ACTION ITEM
The answer must consist of each line below that contains the word "inspired", copied in full.

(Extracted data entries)
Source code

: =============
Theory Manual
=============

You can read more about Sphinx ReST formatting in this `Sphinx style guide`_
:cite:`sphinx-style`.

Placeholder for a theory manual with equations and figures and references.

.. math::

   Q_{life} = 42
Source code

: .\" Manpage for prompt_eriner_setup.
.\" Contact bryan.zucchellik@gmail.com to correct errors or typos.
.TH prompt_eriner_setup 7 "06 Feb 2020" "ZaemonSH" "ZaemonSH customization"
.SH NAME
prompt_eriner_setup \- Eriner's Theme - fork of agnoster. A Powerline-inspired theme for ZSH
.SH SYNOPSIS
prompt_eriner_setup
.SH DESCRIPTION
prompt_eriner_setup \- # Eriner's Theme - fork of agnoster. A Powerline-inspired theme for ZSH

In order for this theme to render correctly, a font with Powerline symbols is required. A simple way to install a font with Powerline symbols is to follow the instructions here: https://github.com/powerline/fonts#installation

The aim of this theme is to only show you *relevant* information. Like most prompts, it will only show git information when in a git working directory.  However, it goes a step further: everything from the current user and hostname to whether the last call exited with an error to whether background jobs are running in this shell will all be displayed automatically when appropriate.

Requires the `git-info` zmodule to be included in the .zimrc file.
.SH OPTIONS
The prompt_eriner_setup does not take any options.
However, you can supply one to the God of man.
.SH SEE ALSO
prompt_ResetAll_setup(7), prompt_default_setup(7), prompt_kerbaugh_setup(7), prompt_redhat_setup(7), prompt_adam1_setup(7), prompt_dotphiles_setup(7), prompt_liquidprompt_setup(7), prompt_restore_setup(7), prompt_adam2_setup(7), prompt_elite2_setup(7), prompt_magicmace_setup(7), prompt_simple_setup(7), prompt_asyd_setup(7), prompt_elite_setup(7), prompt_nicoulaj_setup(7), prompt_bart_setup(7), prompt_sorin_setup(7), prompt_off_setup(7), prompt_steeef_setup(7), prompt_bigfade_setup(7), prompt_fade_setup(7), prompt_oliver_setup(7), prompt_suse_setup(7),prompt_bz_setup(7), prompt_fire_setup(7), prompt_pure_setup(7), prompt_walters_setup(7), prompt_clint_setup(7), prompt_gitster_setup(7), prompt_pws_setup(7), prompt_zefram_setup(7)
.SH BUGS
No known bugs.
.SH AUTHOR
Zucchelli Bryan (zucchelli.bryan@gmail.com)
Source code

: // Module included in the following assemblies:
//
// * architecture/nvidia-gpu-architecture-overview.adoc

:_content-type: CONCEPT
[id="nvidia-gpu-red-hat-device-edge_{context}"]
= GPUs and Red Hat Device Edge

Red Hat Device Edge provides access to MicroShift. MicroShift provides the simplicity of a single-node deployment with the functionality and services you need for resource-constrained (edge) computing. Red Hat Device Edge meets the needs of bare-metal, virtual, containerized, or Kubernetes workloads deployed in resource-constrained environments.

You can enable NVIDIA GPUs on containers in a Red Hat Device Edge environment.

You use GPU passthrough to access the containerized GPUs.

RESPONSE TO THE EXERCISE
prompt_eriner_setup \- Eriner's Theme - fork of agnoster. A Powerline-inspired theme for ZSH
prompt_eriner_setup \- # Eriner's Theme - fork of agnoster. A Powerline-inspired theme for ZSH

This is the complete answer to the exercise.